- Second baseman/Shortstop
- Born: May 7, 1924 Nanticoke, Pennsylvania, U.S.
- Died: March 27, 2014 (aged 89) Nanticoke, Pennsylvania, U.S.
- Batted: RightThrew: Right

MLB debut
- April 17, 1945, for the Cleveland Indians

Last MLB appearance
- September 22, 1945, for the Cleveland Indians

MLB statistics
- Batting average: .212
- Hits: 60
- Runs batted in: 24
- Stats at Baseball Reference

Teams
- Cleveland Indians (1945);

= Al Cihocki =

American baseball player (1924–2014)

Albert Joseph Cihocki (May 7, 1924 - March 27, 2014) was an American Major League Baseball infielder who played for one season. He played for the Cleveland Indians from April 17, 1945, to September 22, 1945.

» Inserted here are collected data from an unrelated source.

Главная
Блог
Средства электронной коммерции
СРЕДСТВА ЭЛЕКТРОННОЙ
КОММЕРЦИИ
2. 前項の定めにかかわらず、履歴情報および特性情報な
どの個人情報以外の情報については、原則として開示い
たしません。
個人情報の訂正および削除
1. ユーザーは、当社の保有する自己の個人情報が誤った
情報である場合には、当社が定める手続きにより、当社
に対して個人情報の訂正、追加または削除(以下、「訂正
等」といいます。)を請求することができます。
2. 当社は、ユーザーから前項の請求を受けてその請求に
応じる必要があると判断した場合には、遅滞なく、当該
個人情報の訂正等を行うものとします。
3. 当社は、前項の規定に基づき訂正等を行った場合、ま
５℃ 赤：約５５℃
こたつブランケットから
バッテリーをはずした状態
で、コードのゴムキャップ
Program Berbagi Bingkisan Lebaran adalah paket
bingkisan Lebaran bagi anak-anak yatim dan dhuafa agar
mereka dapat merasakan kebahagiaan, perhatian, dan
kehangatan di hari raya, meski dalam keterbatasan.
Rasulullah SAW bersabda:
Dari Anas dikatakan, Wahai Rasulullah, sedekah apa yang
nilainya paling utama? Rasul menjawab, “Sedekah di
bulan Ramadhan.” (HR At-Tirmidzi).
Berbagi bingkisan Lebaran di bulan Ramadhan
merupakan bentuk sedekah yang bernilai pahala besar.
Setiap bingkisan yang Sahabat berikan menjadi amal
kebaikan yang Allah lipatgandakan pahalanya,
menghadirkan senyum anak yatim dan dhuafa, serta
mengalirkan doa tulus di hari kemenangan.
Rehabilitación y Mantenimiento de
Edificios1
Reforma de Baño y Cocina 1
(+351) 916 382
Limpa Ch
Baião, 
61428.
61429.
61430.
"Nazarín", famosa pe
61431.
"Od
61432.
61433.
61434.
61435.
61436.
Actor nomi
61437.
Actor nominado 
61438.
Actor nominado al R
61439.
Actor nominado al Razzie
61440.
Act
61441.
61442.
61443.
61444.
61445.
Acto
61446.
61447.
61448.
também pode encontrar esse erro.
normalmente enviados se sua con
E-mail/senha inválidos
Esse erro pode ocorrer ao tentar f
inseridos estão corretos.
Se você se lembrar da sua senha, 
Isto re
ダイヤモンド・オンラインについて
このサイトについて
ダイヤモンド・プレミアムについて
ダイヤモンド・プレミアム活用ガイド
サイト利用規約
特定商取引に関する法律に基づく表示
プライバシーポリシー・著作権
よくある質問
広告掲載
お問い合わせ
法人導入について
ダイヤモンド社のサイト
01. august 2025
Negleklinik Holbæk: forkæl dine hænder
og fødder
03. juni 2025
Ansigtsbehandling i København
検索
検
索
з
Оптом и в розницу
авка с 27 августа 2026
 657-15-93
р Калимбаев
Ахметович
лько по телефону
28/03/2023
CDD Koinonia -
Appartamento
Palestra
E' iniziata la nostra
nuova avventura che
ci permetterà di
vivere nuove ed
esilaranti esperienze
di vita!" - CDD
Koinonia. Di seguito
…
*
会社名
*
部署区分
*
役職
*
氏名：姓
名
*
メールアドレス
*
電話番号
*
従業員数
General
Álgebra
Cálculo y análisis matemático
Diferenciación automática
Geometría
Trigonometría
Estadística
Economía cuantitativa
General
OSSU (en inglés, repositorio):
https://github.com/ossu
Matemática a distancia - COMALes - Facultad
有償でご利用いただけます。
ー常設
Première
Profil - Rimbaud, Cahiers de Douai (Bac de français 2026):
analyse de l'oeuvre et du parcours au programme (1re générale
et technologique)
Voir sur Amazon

Cihocki was born in Nanticoke, Pennsylvania, where he played sandlot ball with Steve Bilko, his cousin who also went on to play in the major leagues, as well as Pete Gray. He originally tried out for the Philadelphia Phillies organization in 1941 and Wilkes-Barre Barons in 1942 but failed to make the cut for either team. Cihocki then joined the Batavia Clippers as a third baseman, where he had a batting average of .342 and was named to the New York–Penn League's All-Star team.

After finishing the season, he joined the United States Coast Guard, and served for two years at the United States Coast Guard Yard in Curtis Bay, Baltimore. Early in 1945, he received a medical discharge from the Coast Guard, and resumed his professional baseball career with the Cleveland Indians organization. Due to a lack of players available as a result of the war, Cihocki made the major league squad and remained there throughout the season. In 92 career games, Cihocki had a .212 batting average. After one season with the Indians, he joined the Baltimore Orioles, where he spent the next seven years. During his time with the Orioles, he played 850 total games, and was considered the team's "Iron Man". He also spent one year with the Sabios de Vargas of the Venezuelan Professional Baseball League, playing in 14 games for them.

The Orioles released Cihocki after the 1952 season, and he continued to play on and off until 1958, where he spent his final year in professional baseball with the Allentown Red Sox. After retiring from baseball, he coached various minor league teams and served as a corrections officer at the Dallas Correctional Institution. He died on March 27, 2014.